*Problem to solve*
When the string "továbbképzési" occurs in a line of the listing below, return that line.

Dataset records: Begin

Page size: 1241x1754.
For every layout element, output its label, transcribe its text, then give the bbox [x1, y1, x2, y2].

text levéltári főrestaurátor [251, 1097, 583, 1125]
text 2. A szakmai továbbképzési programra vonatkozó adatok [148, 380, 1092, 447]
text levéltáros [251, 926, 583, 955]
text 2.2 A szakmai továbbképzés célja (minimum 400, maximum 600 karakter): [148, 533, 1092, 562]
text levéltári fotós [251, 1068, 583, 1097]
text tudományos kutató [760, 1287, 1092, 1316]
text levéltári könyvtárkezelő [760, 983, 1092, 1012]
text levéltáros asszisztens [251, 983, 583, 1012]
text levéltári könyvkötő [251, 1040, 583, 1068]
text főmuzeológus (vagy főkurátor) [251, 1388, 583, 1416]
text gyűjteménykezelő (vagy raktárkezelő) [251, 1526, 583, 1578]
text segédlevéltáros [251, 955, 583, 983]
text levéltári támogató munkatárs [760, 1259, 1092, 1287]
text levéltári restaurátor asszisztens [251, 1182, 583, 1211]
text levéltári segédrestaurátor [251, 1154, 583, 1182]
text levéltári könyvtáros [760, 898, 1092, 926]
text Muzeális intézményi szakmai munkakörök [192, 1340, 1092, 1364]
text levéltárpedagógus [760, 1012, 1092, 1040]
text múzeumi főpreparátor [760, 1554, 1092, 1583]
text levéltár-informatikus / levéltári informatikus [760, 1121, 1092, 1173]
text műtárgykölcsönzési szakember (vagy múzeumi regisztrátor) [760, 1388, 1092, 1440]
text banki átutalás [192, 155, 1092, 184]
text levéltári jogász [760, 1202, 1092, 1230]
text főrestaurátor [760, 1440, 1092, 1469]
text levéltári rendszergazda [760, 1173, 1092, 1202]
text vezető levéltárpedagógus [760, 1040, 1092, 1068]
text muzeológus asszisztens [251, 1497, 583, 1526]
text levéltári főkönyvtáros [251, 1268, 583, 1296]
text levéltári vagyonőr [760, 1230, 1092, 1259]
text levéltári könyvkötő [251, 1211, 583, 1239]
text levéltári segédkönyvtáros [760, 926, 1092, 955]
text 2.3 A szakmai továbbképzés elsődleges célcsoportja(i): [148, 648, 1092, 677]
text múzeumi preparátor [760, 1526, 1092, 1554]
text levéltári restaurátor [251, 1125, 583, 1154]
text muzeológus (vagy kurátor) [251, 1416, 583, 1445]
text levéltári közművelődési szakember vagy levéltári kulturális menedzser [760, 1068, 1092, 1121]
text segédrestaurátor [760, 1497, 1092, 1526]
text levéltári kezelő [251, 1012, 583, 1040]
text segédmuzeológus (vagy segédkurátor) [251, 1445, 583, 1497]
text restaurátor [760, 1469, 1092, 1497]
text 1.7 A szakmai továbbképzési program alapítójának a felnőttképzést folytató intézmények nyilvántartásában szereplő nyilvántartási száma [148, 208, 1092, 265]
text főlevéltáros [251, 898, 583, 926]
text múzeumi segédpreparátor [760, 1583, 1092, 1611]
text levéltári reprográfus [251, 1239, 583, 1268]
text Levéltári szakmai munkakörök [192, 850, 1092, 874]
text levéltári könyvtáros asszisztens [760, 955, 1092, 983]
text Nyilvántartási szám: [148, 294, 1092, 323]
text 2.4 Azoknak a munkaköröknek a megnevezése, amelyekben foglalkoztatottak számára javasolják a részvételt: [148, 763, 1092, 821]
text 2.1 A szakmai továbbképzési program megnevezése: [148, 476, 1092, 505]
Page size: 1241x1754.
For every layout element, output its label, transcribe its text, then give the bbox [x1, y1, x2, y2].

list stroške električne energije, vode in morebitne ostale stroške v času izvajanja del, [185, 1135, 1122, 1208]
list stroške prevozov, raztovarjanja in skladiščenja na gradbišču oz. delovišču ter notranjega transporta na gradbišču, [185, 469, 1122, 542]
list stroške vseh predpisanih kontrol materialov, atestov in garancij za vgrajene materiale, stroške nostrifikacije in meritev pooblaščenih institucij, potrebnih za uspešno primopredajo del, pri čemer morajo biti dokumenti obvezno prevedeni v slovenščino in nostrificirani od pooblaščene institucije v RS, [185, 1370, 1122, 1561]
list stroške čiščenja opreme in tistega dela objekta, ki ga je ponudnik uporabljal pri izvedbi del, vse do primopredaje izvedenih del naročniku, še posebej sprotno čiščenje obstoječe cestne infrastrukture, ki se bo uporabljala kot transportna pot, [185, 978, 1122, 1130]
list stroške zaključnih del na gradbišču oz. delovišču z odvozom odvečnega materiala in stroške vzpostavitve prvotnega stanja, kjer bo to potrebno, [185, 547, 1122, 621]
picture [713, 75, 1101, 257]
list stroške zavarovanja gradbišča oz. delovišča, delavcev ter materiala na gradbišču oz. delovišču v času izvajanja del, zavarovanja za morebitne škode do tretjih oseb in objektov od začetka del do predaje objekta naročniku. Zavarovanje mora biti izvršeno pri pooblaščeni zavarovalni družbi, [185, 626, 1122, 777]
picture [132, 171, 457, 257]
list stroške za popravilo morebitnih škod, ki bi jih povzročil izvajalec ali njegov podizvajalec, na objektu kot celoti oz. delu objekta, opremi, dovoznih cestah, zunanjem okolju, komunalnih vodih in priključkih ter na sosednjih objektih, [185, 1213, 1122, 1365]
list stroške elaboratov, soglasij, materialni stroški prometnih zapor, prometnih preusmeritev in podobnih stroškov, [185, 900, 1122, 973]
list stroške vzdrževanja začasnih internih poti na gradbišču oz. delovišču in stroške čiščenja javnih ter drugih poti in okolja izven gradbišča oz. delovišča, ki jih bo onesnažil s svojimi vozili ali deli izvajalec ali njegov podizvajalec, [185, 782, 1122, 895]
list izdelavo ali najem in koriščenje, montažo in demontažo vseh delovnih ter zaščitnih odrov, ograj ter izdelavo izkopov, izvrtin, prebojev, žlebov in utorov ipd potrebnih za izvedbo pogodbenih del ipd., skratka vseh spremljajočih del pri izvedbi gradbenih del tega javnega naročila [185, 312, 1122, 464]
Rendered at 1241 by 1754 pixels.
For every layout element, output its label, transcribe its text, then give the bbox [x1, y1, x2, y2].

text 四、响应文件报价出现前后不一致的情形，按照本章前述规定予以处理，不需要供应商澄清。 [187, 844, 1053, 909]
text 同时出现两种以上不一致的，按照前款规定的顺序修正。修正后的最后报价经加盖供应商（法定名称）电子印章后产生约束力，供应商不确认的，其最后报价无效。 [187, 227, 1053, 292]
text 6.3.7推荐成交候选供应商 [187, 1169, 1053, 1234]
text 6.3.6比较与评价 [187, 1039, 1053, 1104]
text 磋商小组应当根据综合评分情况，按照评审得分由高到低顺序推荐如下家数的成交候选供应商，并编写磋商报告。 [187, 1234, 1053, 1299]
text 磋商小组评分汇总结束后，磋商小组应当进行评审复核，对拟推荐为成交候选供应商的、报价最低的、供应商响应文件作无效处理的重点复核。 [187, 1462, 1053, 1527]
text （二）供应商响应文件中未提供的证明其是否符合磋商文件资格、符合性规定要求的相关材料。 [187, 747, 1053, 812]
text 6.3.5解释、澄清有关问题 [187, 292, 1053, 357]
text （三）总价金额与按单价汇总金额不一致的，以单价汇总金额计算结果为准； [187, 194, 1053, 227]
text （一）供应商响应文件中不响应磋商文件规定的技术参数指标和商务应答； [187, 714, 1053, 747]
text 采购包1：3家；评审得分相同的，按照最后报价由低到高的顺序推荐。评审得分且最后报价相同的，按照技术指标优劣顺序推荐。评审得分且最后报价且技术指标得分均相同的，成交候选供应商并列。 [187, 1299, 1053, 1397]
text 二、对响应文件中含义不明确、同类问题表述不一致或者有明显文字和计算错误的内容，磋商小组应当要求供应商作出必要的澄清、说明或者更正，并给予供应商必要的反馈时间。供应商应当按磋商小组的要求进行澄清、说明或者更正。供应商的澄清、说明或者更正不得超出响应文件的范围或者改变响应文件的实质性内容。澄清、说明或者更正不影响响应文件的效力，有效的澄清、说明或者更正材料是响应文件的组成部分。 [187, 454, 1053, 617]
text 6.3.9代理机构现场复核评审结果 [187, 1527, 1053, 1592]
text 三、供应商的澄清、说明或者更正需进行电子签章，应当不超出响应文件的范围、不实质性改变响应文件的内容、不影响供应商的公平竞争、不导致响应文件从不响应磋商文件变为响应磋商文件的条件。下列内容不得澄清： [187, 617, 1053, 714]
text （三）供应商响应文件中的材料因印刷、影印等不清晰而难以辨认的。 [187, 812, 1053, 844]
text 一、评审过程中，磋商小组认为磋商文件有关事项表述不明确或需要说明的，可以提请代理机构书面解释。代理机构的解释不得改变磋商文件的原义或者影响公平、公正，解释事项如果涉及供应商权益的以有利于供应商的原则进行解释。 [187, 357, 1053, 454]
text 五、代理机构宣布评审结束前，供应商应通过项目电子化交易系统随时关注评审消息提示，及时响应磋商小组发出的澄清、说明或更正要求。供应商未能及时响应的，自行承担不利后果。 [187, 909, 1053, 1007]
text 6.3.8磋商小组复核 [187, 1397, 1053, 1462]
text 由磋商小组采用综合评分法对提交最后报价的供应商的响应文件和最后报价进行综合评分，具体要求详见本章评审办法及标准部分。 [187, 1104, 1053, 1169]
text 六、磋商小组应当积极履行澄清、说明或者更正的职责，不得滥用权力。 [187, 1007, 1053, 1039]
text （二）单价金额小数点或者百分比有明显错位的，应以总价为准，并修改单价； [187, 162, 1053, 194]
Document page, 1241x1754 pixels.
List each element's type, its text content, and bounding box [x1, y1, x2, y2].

Dataset records: End

*Exercise response*
text 2. A szakmai továbbképzési programra vonatkozó adatok [148, 380, 1092, 447]
text 1.7 A szakmai továbbképzési program alapítójának a felnőttképzést folytató intézmények nyilvántartásában szereplő nyilvántartási száma [148, 208, 1092, 265]
text 2.1 A szakmai továbbképzési program megnevezése: [148, 476, 1092, 505]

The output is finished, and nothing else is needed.